**Given data**
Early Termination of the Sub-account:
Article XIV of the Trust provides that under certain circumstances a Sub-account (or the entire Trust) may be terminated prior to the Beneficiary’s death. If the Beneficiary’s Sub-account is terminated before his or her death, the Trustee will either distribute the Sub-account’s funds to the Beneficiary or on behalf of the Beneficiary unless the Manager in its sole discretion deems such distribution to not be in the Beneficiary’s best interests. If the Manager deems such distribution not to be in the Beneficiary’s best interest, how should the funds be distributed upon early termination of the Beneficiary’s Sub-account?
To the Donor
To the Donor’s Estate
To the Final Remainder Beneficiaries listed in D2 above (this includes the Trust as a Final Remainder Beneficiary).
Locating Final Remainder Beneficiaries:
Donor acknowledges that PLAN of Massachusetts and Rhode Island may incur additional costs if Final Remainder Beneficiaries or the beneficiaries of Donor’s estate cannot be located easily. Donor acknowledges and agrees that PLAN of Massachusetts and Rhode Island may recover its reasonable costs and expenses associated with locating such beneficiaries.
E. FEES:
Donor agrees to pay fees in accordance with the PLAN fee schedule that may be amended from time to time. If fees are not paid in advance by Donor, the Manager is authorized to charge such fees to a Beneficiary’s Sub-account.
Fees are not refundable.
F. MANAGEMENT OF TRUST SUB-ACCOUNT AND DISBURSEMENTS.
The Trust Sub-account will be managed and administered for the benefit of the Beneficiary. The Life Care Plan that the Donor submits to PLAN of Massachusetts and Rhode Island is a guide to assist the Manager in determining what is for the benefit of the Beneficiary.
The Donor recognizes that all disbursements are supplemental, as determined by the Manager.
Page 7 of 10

...

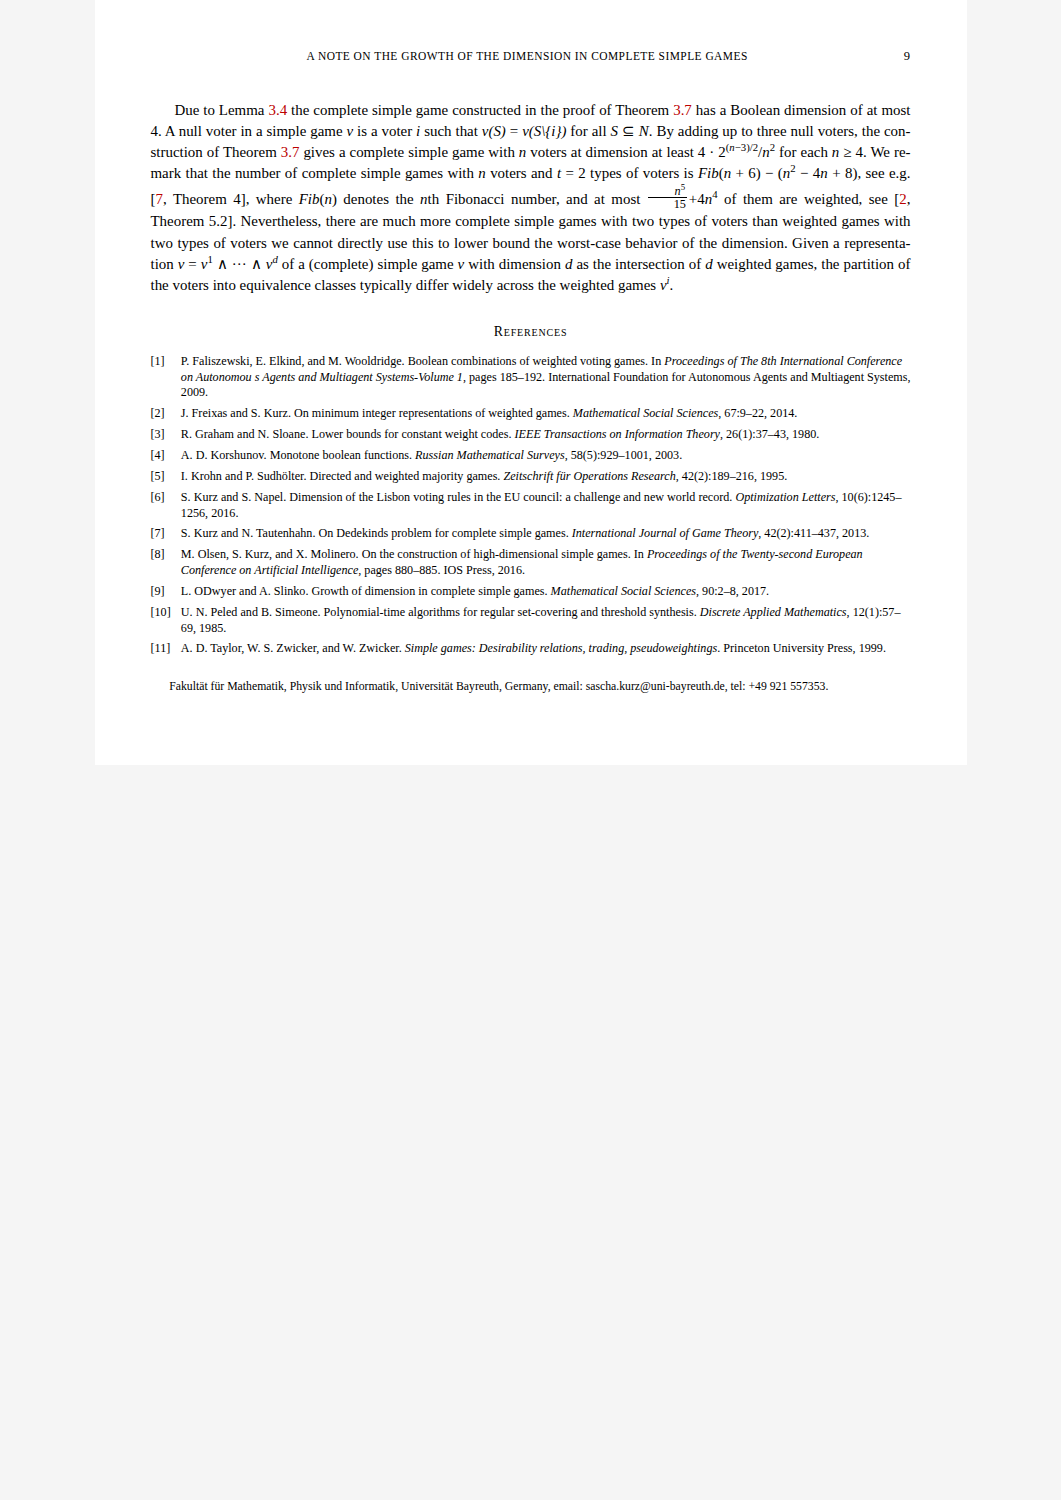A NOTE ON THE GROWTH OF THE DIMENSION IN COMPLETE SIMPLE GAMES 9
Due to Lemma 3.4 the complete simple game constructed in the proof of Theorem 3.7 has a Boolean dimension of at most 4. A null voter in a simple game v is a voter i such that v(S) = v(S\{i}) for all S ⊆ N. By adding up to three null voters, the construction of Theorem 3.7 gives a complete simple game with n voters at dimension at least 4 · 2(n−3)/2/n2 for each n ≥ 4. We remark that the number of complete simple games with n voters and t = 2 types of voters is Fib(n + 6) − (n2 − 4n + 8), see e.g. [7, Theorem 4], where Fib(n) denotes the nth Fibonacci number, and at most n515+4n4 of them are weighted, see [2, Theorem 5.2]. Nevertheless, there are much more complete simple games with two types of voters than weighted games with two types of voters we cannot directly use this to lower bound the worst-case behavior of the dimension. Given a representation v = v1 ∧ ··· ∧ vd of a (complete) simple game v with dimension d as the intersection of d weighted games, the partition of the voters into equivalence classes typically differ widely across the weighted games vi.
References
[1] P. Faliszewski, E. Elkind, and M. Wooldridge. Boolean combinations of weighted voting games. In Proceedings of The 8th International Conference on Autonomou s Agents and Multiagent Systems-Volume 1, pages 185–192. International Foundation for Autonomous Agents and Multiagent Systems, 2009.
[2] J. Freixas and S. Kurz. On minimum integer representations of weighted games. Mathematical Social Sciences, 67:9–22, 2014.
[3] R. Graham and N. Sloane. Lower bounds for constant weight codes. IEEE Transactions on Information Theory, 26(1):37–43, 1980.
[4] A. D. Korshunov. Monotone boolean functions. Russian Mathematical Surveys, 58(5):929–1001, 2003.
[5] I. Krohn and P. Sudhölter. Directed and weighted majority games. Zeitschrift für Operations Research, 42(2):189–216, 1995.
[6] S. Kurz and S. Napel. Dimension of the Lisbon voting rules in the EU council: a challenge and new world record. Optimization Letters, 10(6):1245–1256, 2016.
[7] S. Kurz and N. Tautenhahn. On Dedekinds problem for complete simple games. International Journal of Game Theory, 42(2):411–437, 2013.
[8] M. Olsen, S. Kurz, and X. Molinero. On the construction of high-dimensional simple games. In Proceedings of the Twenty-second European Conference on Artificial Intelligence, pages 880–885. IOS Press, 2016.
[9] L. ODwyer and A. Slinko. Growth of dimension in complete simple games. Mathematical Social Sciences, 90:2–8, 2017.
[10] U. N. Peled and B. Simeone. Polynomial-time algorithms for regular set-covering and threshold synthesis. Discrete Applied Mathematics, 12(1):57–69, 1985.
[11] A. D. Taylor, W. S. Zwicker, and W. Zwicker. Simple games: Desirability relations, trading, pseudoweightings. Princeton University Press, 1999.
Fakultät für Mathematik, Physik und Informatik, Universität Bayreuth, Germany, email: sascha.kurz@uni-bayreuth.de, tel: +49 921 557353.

---

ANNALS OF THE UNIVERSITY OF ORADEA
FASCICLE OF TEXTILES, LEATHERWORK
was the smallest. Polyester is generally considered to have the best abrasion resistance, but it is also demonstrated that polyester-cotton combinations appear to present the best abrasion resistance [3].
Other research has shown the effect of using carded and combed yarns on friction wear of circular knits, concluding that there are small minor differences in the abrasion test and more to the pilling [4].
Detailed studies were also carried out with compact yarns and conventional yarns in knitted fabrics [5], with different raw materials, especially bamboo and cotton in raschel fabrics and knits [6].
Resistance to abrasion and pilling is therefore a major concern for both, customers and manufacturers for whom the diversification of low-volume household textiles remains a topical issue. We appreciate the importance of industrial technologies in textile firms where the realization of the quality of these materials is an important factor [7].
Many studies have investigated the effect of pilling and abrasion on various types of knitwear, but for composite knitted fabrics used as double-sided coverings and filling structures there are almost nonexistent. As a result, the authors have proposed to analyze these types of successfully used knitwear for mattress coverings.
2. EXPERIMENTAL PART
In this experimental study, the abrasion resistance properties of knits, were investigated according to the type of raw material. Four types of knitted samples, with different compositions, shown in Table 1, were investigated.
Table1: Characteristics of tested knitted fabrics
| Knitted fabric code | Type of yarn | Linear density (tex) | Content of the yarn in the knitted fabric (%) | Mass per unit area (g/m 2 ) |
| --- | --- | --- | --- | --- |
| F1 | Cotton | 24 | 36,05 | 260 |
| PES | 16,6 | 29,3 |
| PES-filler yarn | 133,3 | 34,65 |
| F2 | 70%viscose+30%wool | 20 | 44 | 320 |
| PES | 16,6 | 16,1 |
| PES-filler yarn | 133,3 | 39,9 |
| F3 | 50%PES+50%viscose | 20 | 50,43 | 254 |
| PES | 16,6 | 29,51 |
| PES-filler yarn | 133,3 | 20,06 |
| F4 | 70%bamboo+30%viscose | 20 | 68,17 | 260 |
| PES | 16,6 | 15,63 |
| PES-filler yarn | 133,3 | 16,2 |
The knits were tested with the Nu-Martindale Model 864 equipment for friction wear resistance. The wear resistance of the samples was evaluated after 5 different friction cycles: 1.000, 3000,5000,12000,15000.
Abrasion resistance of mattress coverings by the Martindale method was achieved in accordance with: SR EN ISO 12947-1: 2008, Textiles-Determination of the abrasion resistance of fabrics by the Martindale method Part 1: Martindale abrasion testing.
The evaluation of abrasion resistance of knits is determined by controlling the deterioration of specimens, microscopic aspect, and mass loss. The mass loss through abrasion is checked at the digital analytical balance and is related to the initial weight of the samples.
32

**Instructions to follow**
Above are the records. Print exactly, and only, the lines from the line with "2. EXPERIMENTAL PART" to the line with "50,43 | 254 |", both inclusive.

**The answer**
2. EXPERIMENTAL PART
In this experimental study, the abrasion resistance properties of knits, were investigated according to the type of raw material. Four types of knitted samples, with different compositions, shown in Table 1, were investigated.
Table1: Characteristics of tested knitted fabrics
| Knitted fabric code | Type of yarn | Linear density (tex) | Content of the yarn in the knitted fabric (%) | Mass per unit area (g/m 2 ) |
| --- | --- | --- | --- | --- |
| F1 | Cotton | 24 | 36,05 | 260 |
| PES | 16,6 | 29,3 |
| PES-filler yarn | 133,3 | 34,65 |
| F2 | 70%viscose+30%wool | 20 | 44 | 320 |
| PES | 16,6 | 16,1 |
| PES-filler yarn | 133,3 | 39,9 |
| F3 | 50%PES+50%viscose | 20 | 50,43 | 254 |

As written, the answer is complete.